===== DATASET RECORDS =====

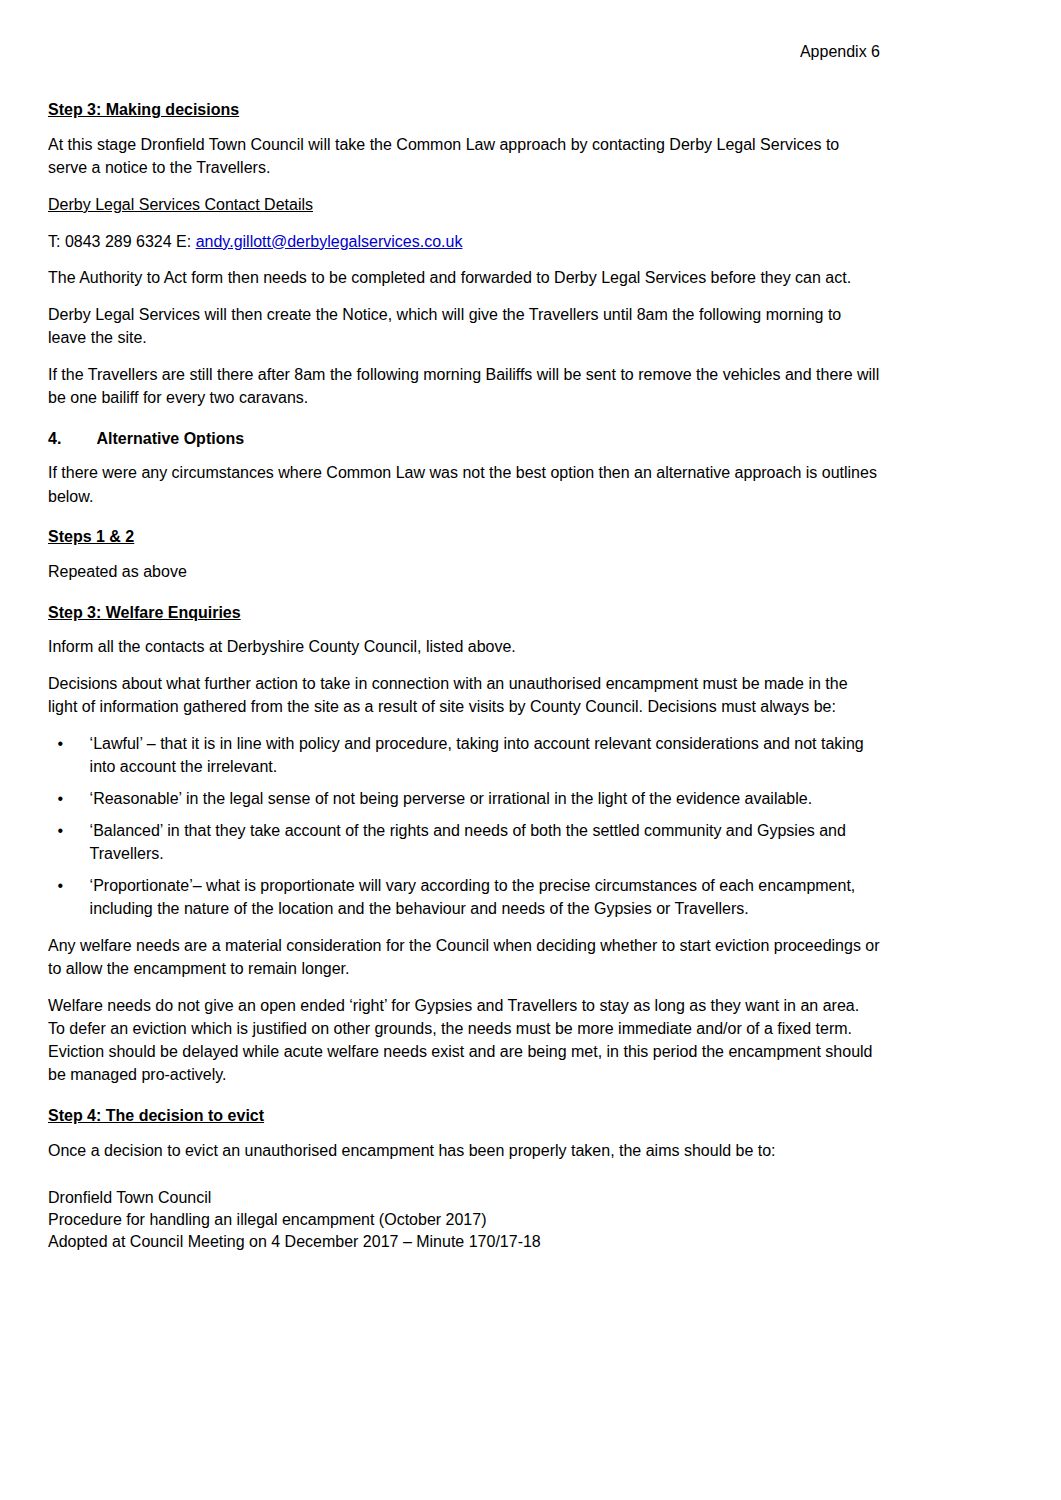Appendix 6
Step 3: Making decisions
At this stage Dronfield Town Council will take the Common Law approach by contacting Derby Legal Services to serve a notice to the Travellers.
Derby Legal Services Contact Details
T: 0843 289 6324 E: andy.gillott@derbylegalservices.co.uk
The Authority to Act form then needs to be completed and forwarded to Derby Legal Services before they can act.
Derby Legal Services will then create the Notice, which will give the Travellers until 8am the following morning to leave the site.
If the Travellers are still there after 8am the following morning Bailiffs will be sent to remove the vehicles and there will be one bailiff for every two caravans.
4. Alternative Options
If there were any circumstances where Common Law was not the best option then an alternative approach is outlines below.
Steps 1 & 2
Repeated as above
Step 3: Welfare Enquiries
Inform all the contacts at Derbyshire County Council, listed above.
Decisions about what further action to take in connection with an unauthorised encampment must be made in the light of information gathered from the site as a result of site visits by County Council. Decisions must always be:
‘Lawful’ – that it is in line with policy and procedure, taking into account relevant considerations and not taking into account the irrelevant.
‘Reasonable’ in the legal sense of not being perverse or irrational in the light of the evidence available.
‘Balanced’ in that they take account of the rights and needs of both the settled community and Gypsies and Travellers.
‘Proportionate’– what is proportionate will vary according to the precise circumstances of each encampment, including the nature of the location and the behaviour and needs of the Gypsies or Travellers.
Any welfare needs are a material consideration for the Council when deciding whether to start eviction proceedings or to allow the encampment to remain longer.
Welfare needs do not give an open ended ‘right’ for Gypsies and Travellers to stay as long as they want in an area. To defer an eviction which is justified on other grounds, the needs must be more immediate and/or of a fixed term. Eviction should be delayed while acute welfare needs exist and are being met, in this period the encampment should be managed pro-actively.
Step 4: The decision to evict
Once a decision to evict an unauthorised encampment has been properly taken, the aims should be to:
Dronfield Town Council
Procedure for handling an illegal encampment (October 2017)
Adopted at Council Meeting on 4 December 2017 – Minute 170/17-18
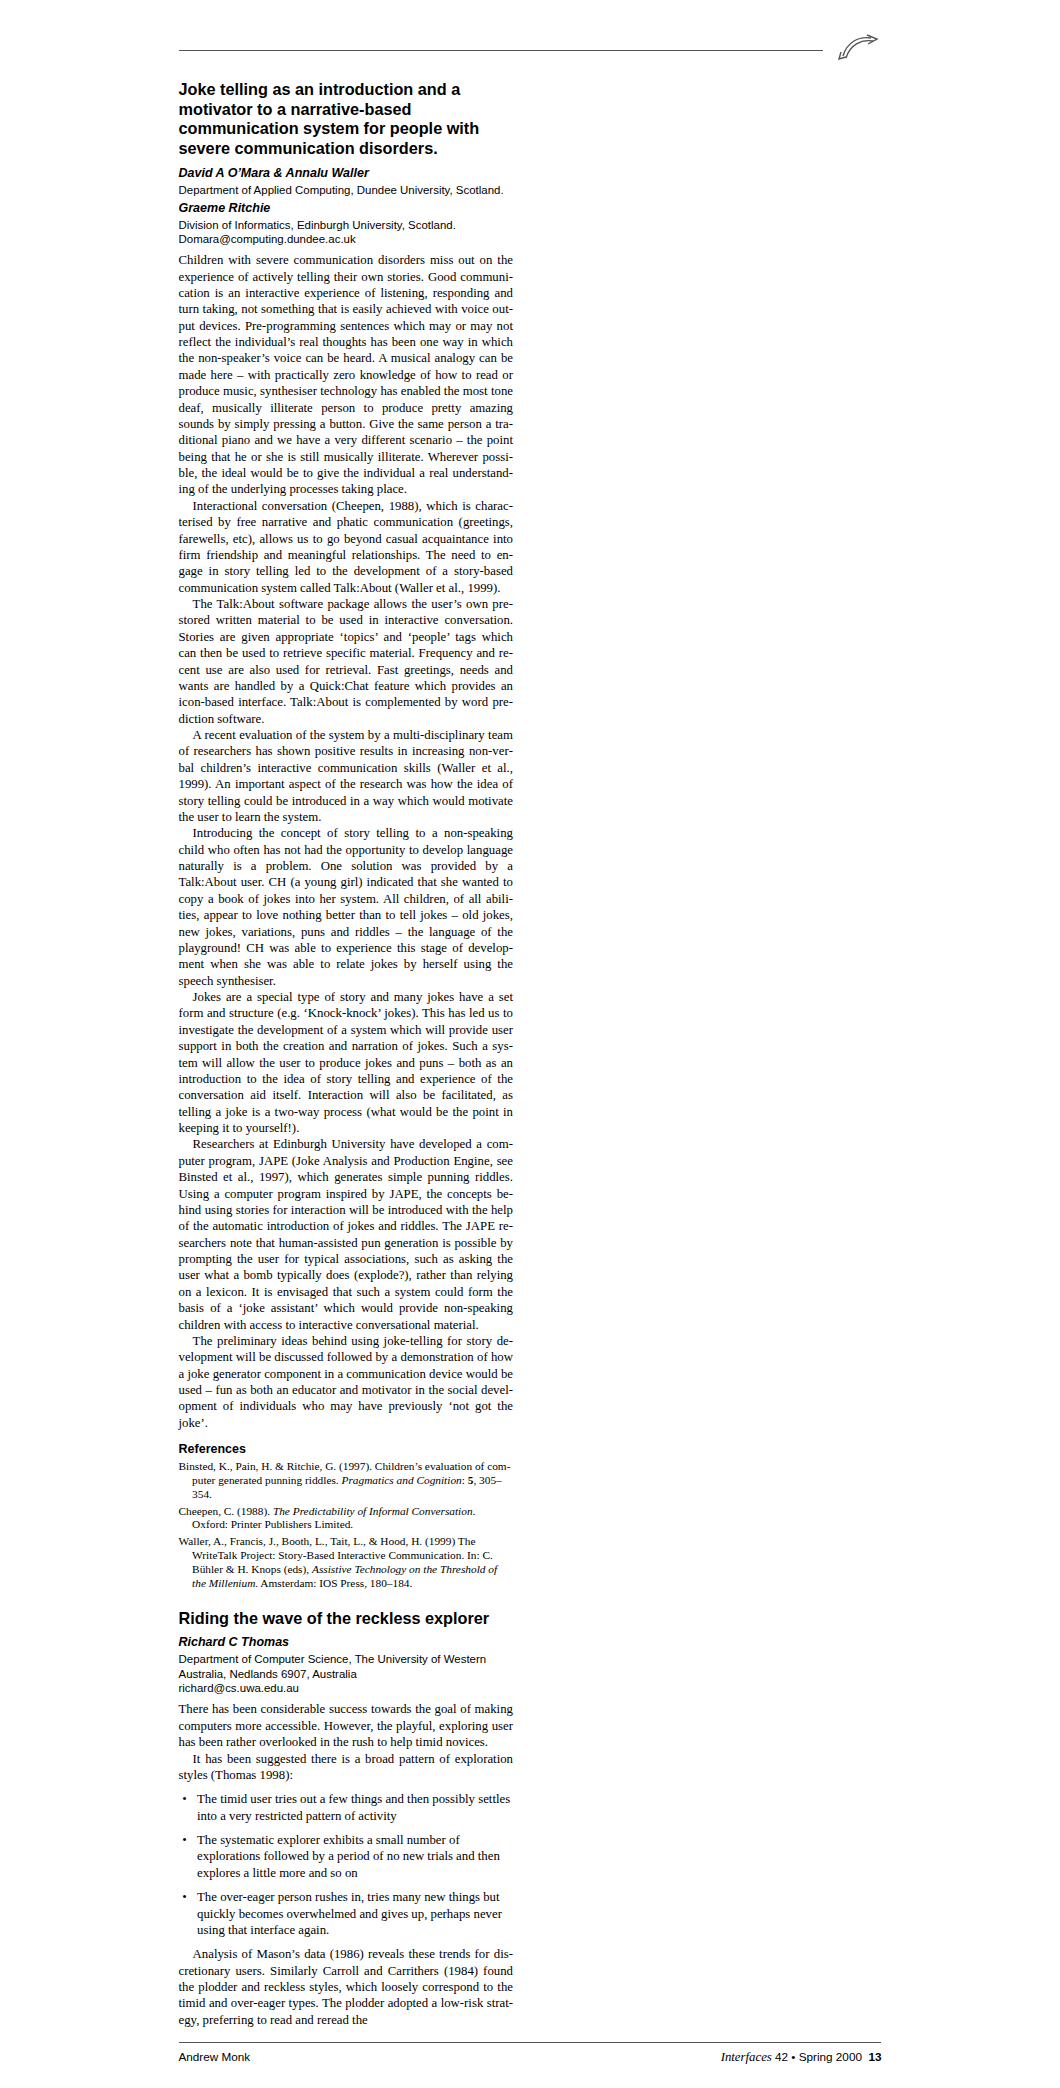Joke telling as an introduction and a motivator to a narrative-based communication system for people with severe communication disorders.
David A O’Mara & Annalu Waller
Department of Applied Computing, Dundee University, Scotland.
Graeme Ritchie
Division of Informatics, Edinburgh University, Scotland.
Domara@computing.dundee.ac.uk
Children with severe communication disorders miss out on the experience of actively telling their own stories. Good communication is an interactive experience of listening, responding and turn taking, not something that is easily achieved with voice output devices. Pre-programming sentences which may or may not reflect the individual’s real thoughts has been one way in which the non-speaker’s voice can be heard. A musical analogy can be made here – with practically zero knowledge of how to read or produce music, synthesiser technology has enabled the most tone deaf, musically illiterate person to produce pretty amazing sounds by simply pressing a button. Give the same person a traditional piano and we have a very different scenario – the point being that he or she is still musically illiterate. Wherever possible, the ideal would be to give the individual a real understanding of the underlying processes taking place.
Interactional conversation (Cheepen, 1988), which is characterised by free narrative and phatic communication (greetings, farewells, etc), allows us to go beyond casual acquaintance into firm friendship and meaningful relation­ships. The need to engage in story telling led to the development of a story-based communication system called Talk:About (Waller et al., 1999).
The Talk:About software package allows the user’s own pre-stored written material to be used in interactive conversation. Stories are given appropriate ‘topics’ and ‘people’ tags which can then be used to retrieve specific material. Frequency and recent use are also used for retrieval. Fast greetings, needs and wants are handled by a Quick:Chat feature which provides an icon-based interface. Talk:About is complemented by word prediction software.
A recent evaluation of the system by a multi-disciplinary team of researchers has shown positive results in increasing non-verbal children’s interactive communication skills (Waller et al., 1999). An important aspect of the research was how the idea of story telling could be introduced in a way which would motivate the user to learn the system.
Introducing the concept of story telling to a non-speaking child who often has not had the opportunity to develop language naturally is a problem. One solution was provided by a Talk:About user. CH (a young girl) indicated that she wanted to copy a book of jokes into her system. All children, of all abilities, appear to love nothing better than to tell jokes – old jokes, new jokes, variations, puns and riddles – the language of the playground! CH was able to experience this stage of development when she was able to relate jokes by herself using the speech synthesiser.
Jokes are a special type of story and many jokes have a set form and structure (e.g. ‘Knock-knock’ jokes). This has led us to investigate the development of a system which will provide user support in both the creation and narration of jokes. Such a system will allow the user to produce jokes and puns – both as an introduction to the idea of story telling and experience of the conversation aid itself. Interaction will also be facilitated, as telling a joke is a two-way process (what would be the point in keeping it to yourself!).
Researchers at Edinburgh University have developed a computer program, JAPE (Joke Analysis and Production Engine, see Binsted et al., 1997), which generates simple punning riddles. Using a computer program inspired by JAPE, the concepts behind using stories for interaction will be introduced with the help of the automatic introduction of jokes and riddles. The JAPE researchers note that human-assisted pun generation is possible by prompting the user for typical associations, such as asking the user what a bomb typically does (explode?), rather than relying on a lexicon. It is envisaged that such a system could form the basis of a ‘joke assistant’ which would provide non-speaking children with access to interactive conversational material.
The preliminary ideas behind using joke-telling for story development will be discussed followed by a demonstration of how a joke generator component in a communication device would be used – fun as both an educator and motivator in the social development of individuals who may have previously ‘not got the joke’.
References
Binsted, K., Pain, H. & Ritchie, G. (1997). Children’s evaluation of computer generated punning riddles. Pragmatics and Cognition: 5, 305–354.
Cheepen, C. (1988). The Predictability of Informal Conversation. Oxford: Printer Publishers Limited.
Waller, A., Francis, J., Booth, L., Tait, L., & Hood, H. (1999) The WriteTalk Project: Story-Based Interactive Communication. In: C. Bühler & H. Knops (eds), Assistive Technology on the Threshold of the Millenium. Amsterdam: IOS Press, 180–184.
Riding the wave of the reckless explorer
Richard C Thomas
Department of Computer Science, The University of Western Australia, Nedlands 6907, Australia
richard@cs.uwa.edu.au
There has been considerable success towards the goal of making computers more accessible. However, the playful, exploring user has been rather overlooked in the rush to help timid novices.
It has been suggested there is a broad pattern of exploration styles (Thomas 1998):
The timid user tries out a few things and then possibly settles into a very restricted pattern of activity
The systematic explorer exhibits a small number of explorations followed by a period of no new trials and then explores a little more and so on
The over-eager person rushes in, tries many new things but quickly becomes overwhelmed and gives up, perhaps never using that interface again.
Analysis of Mason’s data (1986) reveals these trends for discretionary users. Similarly Carroll and Carrithers (1984) found the plodder and reckless styles, which loosely correspond to the timid and over-eager types. The plodder adopted a low-risk strategy, preferring to read and reread the
Andrew Monk
Interfaces 42 • Spring 2000 13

=====

**EXERCISE:**
A reply should hold exactly the lines from the one containing "richard@cs.uwa.edu.au" through the end of the data above, nothing more.

**ANSWER FOR THE TASK:**
richard@cs.uwa.edu.au
There has been considerable success towards the goal of making computers more accessible. However, the playful, exploring user has been rather overlooked in the rush to help timid novices.
It has been suggested there is a broad pattern of exploration styles (Thomas 1998):
The timid user tries out a few things and then possibly settles into a very restricted pattern of activity
The systematic explorer exhibits a small number of explorations followed by a period of no new trials and then explores a little more and so on
The over-eager person rushes in, tries many new things but quickly becomes overwhelmed and gives up, perhaps never using that interface again.
Analysis of Mason’s data (1986) reveals these trends for discretionary users. Similarly Carroll and Carrithers (1984) found the plodder and reckless styles, which loosely correspond to the timid and over-eager types. The plodder adopted a low-risk strategy, preferring to read and reread the
Andrew Monk
Interfaces 42 • Spring 2000 13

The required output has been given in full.